● EXERCISE:
Arrange every line of the material below as a numbered list, leaving out any blank lines.

● INPUT RECORDS:
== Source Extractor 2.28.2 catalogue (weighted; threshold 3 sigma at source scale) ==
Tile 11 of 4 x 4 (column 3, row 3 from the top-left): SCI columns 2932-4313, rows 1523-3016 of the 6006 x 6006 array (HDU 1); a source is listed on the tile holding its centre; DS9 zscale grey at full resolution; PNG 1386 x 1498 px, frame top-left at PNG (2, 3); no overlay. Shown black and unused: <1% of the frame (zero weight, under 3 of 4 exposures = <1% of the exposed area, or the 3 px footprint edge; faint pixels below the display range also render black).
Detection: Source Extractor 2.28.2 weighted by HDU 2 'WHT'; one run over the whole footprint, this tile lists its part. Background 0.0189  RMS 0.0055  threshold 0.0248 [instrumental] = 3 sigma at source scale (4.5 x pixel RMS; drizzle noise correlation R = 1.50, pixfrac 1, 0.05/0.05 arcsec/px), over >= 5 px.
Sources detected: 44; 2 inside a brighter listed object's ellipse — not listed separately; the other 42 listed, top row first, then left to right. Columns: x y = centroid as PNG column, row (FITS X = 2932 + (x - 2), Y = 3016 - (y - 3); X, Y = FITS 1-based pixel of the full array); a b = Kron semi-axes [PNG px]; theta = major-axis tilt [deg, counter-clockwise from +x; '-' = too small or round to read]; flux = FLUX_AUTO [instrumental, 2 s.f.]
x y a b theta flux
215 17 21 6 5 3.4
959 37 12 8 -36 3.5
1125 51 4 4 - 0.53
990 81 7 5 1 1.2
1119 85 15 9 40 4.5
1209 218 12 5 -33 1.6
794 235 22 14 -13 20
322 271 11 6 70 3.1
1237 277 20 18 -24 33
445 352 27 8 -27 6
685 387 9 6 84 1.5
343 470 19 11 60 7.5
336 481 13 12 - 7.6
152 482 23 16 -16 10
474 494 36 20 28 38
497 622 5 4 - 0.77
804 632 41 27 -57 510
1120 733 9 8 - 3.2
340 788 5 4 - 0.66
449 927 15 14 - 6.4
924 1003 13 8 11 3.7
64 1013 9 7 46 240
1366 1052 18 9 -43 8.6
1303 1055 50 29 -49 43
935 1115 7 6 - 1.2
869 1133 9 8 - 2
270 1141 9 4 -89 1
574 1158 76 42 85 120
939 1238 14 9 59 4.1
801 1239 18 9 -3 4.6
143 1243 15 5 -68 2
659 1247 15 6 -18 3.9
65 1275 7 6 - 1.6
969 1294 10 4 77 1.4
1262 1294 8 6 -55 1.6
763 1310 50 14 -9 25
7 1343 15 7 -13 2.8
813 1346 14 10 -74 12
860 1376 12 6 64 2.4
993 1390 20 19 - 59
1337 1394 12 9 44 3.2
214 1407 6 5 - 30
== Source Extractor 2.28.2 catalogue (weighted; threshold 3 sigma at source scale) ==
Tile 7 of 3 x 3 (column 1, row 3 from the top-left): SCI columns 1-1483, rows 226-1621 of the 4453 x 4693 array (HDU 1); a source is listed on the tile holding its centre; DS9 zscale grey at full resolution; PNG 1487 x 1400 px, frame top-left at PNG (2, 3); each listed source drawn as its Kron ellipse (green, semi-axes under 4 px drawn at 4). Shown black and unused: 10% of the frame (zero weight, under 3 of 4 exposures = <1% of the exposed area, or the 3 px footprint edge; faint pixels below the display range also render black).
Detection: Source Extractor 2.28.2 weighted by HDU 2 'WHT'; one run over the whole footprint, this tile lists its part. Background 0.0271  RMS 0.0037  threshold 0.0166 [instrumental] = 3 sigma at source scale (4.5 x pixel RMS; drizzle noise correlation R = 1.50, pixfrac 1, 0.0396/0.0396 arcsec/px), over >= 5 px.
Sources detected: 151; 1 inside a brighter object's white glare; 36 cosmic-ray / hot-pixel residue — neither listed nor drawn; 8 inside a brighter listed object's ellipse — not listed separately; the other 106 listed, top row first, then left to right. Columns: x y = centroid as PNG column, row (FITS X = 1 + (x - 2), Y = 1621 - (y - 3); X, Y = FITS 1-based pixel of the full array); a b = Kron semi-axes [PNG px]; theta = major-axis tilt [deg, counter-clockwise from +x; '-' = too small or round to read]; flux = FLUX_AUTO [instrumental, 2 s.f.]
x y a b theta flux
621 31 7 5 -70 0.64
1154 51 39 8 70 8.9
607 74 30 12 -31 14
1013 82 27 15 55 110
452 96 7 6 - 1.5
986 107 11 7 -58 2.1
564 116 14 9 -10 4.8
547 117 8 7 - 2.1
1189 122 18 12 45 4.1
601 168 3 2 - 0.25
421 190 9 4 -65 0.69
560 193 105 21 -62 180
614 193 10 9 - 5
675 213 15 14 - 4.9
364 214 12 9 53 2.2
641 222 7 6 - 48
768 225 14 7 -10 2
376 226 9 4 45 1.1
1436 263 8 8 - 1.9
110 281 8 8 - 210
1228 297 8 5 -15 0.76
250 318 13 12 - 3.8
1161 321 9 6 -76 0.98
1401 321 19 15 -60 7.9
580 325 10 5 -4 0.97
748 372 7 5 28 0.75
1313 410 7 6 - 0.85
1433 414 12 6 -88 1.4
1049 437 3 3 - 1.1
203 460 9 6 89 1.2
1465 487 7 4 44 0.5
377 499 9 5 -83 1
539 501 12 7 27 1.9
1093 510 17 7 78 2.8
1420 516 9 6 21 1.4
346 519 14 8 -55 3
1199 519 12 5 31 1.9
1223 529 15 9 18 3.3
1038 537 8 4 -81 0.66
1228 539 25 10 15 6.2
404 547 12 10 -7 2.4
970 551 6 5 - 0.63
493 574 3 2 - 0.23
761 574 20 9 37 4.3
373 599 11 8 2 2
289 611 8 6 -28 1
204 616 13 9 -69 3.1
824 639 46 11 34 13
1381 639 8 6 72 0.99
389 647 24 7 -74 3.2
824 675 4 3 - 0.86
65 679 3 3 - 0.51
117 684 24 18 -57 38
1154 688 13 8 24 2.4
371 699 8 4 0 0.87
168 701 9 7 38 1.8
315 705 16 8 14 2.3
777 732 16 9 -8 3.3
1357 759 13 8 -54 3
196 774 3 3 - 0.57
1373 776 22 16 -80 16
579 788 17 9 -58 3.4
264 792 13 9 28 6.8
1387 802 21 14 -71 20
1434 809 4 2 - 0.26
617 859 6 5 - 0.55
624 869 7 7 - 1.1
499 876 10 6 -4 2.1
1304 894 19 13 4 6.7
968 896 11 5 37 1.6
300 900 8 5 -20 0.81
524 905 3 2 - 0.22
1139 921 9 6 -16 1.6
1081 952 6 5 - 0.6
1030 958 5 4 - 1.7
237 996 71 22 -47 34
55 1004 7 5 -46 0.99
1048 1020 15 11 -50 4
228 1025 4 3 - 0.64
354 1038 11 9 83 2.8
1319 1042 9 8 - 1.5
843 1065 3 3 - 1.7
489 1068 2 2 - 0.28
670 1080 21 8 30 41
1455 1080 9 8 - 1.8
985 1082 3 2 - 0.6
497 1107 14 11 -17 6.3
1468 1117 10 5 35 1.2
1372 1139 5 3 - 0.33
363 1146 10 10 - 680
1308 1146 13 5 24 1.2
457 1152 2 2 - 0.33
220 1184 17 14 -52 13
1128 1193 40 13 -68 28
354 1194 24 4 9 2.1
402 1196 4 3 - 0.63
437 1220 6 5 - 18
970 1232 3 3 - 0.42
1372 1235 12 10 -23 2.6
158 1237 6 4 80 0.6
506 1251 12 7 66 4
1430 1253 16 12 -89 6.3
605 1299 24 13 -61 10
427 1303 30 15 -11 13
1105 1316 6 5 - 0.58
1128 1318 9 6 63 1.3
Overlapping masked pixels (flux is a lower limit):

● EXERCISE RESPONSE:
1. == Source Extractor 2.28.2 catalogue (weighted; threshold 3 sigma at source scale) ==
2. Tile 11 of 4 x 4 (column 3, row 3 from the top-left): SCI columns 2932-4313, rows 1523-3016 of the 6006 x 6006 array (HDU 1); a source is listed on the tile holding its centre; DS9 zscale grey at full resolution; PNG 1386 x 1498 px, frame top-left at PNG (2, 3); no overlay. Shown black and unused: <1% of the frame (zero weight, under 3 of 4 exposures = <1% of the exposed area, or the 3 px footprint edge; faint pixels below the display range also render black).
3. Detection: Source Extractor 2.28.2 weighted by HDU 2 'WHT'; one run over the whole footprint, this tile lists its part. Background 0.0189  RMS 0.0055  threshold 0.0248 [instrumental] = 3 sigma at source scale (4.5 x pixel RMS; drizzle noise correlation R = 1.50, pixfrac 1, 0.05/0.05 arcsec/px), over >= 5 px.
4. Sources detected: 44; 2 inside a brighter listed object's ellipse — not listed separately; the other 42 listed, top row first, then left to right. Columns: x y = centroid as PNG column, row (FITS X = 2932 + (x - 2), Y = 3016 - (y - 3); X, Y = FITS 1-based pixel of the full array); a b = Kron semi-axes [PNG px]; theta = major-axis tilt [deg, counter-clockwise from +x; '-' = too small or round to read]; flux = FLUX_AUTO [instrumental, 2 s.f.]
5. x y a b theta flux
6. 215 17 21 6 5 3.4
7. 959 37 12 8 -36 3.5
8. 1125 51 4 4 - 0.53
9. 990 81 7 5 1 1.2
10. 1119 85 15 9 40 4.5
11. 1209 218 12 5 -33 1.6
12. 794 235 22 14 -13 20
13. 322 271 11 6 70 3.1
14. 1237 277 20 18 -24 33
15. 445 352 27 8 -27 6
16. 685 387 9 6 84 1.5
17. 343 470 19 11 60 7.5
18. 336 481 13 12 - 7.6
19. 152 482 23 16 -16 10
20. 474 494 36 20 28 38
21. 497 622 5 4 - 0.77
22. 804 632 41 27 -57 510
23. 1120 733 9 8 - 3.2
24. 340 788 5 4 - 0.66
25. 449 927 15 14 - 6.4
26. 924 1003 13 8 11 3.7
27. 64 1013 9 7 46 240
28. 1366 1052 18 9 -43 8.6
29. 1303 1055 50 29 -49 43
30. 935 1115 7 6 - 1.2
31. 869 1133 9 8 - 2
32. 270 1141 9 4 -89 1
33. 574 1158 76 42 85 120
34. 939 1238 14 9 59 4.1
35. 801 1239 18 9 -3 4.6
36. 143 1243 15 5 -68 2
37. 659 1247 15 6 -18 3.9
38. 65 1275 7 6 - 1.6
39. 969 1294 10 4 77 1.4
40. 1262 1294 8 6 -55 1.6
41. 763 1310 50 14 -9 25
42. 7 1343 15 7 -13 2.8
43. 813 1346 14 10 -74 12
44. 860 1376 12 6 64 2.4
45. 993 1390 20 19 - 59
46. 1337 1394 12 9 44 3.2
47. 214 1407 6 5 - 30
48. == Source Extractor 2.28.2 catalogue (weighted; threshold 3 sigma at source scale) ==
49. Tile 7 of 3 x 3 (column 1, row 3 from the top-left): SCI columns 1-1483, rows 226-1621 of the 4453 x 4693 array (HDU 1); a source is listed on the tile holding its centre; DS9 zscale grey at full resolution; PNG 1487 x 1400 px, frame top-left at PNG (2, 3); each listed source drawn as its Kron ellipse (green, semi-axes under 4 px drawn at 4). Shown black and unused: 10% of the frame (zero weight, under 3 of 4 exposures = <1% of the exposed area, or the 3 px footprint edge; faint pixels below the display range also render black).
50. Detection: Source Extractor 2.28.2 weighted by HDU 2 'WHT'; one run over the whole footprint, this tile lists its part. Background 0.0271  RMS 0.0037  threshold 0.0166 [instrumental] = 3 sigma at source scale (4.5 x pixel RMS; drizzle noise correlation R = 1.50, pixfrac 1, 0.0396/0.0396 arcsec/px), over >= 5 px.
51. Sources detected: 151; 1 inside a brighter object's white glare; 36 cosmic-ray / hot-pixel residue — neither listed nor drawn; 8 inside a brighter listed object's ellipse — not listed separately; the other 106 listed, top row first, then left to right. Columns: x y = centroid as PNG column, row (FITS X = 1 + (x - 2), Y = 1621 - (y - 3); X, Y = FITS 1-based pixel of the full array); a b = Kron semi-axes [PNG px]; theta = major-axis tilt [deg, counter-clockwise from +x; '-' = too small or round to read]; flux = FLUX_AUTO [instrumental, 2 s.f.]
52. x y a b theta flux
53. 621 31 7 5 -70 0.64
54. 1154 51 39 8 70 8.9
55. 607 74 30 12 -31 14
56. 1013 82 27 15 55 110
57. 452 96 7 6 - 1.5
58. 986 107 11 7 -58 2.1
59. 564 116 14 9 -10 4.8
60. 547 117 8 7 - 2.1
61. 1189 122 18 12 45 4.1
62. 601 168 3 2 - 0.25
63. 421 190 9 4 -65 0.69
64. 560 193 105 21 -62 180
65. 614 193 10 9 - 5
66. 675 213 15 14 - 4.9
67. 364 214 12 9 53 2.2
68. 641 222 7 6 - 48
69. 768 225 14 7 -10 2
70. 376 226 9 4 45 1.1
71. 1436 263 8 8 - 1.9
72. 110 281 8 8 - 210
73. 1228 297 8 5 -15 0.76
74. 250 318 13 12 - 3.8
75. 1161 321 9 6 -76 0.98
76. 1401 321 19 15 -60 7.9
77. 580 325 10 5 -4 0.97
78. 748 372 7 5 28 0.75
79. 1313 410 7 6 - 0.85
80. 1433 414 12 6 -88 1.4
81. 1049 437 3 3 - 1.1
82. 203 460 9 6 89 1.2
83. 1465 487 7 4 44 0.5
84. 377 499 9 5 -83 1
85. 539 501 12 7 27 1.9
86. 1093 510 17 7 78 2.8
87. 1420 516 9 6 21 1.4
88. 346 519 14 8 -55 3
89. 1199 519 12 5 31 1.9
90. 1223 529 15 9 18 3.3
91. 1038 537 8 4 -81 0.66
92. 1228 539 25 10 15 6.2
93. 404 547 12 10 -7 2.4
94. 970 551 6 5 - 0.63
95. 493 574 3 2 - 0.23
96. 761 574 20 9 37 4.3
97. 373 599 11 8 2 2
98. 289 611 8 6 -28 1
99. 204 616 13 9 -69 3.1
100. 824 639 46 11 34 13
101. 1381 639 8 6 72 0.99
102. 389 647 24 7 -74 3.2
103. 824 675 4 3 - 0.86
104. 65 679 3 3 - 0.51
105. 117 684 24 18 -57 38
106. 1154 688 13 8 24 2.4
107. 371 699 8 4 0 0.87
108. 168 701 9 7 38 1.8
109. 315 705 16 8 14 2.3
110. 777 732 16 9 -8 3.3
111. 1357 759 13 8 -54 3
112. 196 774 3 3 - 0.57
113. 1373 776 22 16 -80 16
114. 579 788 17 9 -58 3.4
115. 264 792 13 9 28 6.8
116. 1387 802 21 14 -71 20
117. 1434 809 4 2 - 0.26
118. 617 859 6 5 - 0.55
119. 624 869 7 7 - 1.1
120. 499 876 10 6 -4 2.1
121. 1304 894 19 13 4 6.7
122. 968 896 11 5 37 1.6
123. 300 900 8 5 -20 0.81
124. 524 905 3 2 - 0.22
125. 1139 921 9 6 -16 1.6
126. 1081 952 6 5 - 0.6
127. 1030 958 5 4 - 1.7
128. 237 996 71 22 -47 34
129. 55 1004 7 5 -46 0.99
130. 1048 1020 15 11 -50 4
131. 228 1025 4 3 - 0.64
132. 354 1038 11 9 83 2.8
133. 1319 1042 9 8 - 1.5
134. 843 1065 3 3 - 1.7
135. 489 1068 2 2 - 0.28
136. 670 1080 21 8 30 41
137. 1455 1080 9 8 - 1.8
138. 985 1082 3 2 - 0.6
139. 497 1107 14 11 -17 6.3
140. 1468 1117 10 5 35 1.2
141. 1372 1139 5 3 - 0.33
142. 363 1146 10 10 - 680
143. 1308 1146 13 5 24 1.2
144. 457 1152 2 2 - 0.33
145. 220 1184 17 14 -52 13
146. 1128 1193 40 13 -68 28
147. 354 1194 24 4 9 2.1
148. 402 1196 4 3 - 0.63
149. 437 1220 6 5 - 18
150. 970 1232 3 3 - 0.42
151. 1372 1235 12 10 -23 2.6
152. 158 1237 6 4 80 0.6
153. 506 1251 12 7 66 4
154. 1430 1253 16 12 -89 6.3
155. 605 1299 24 13 -61 10
156. 427 1303 30 15 -11 13
157. 1105 1316 6 5 - 0.58
158. 1128 1318 9 6 63 1.3
159. Overlapping masked pixels (flux is a lower limit):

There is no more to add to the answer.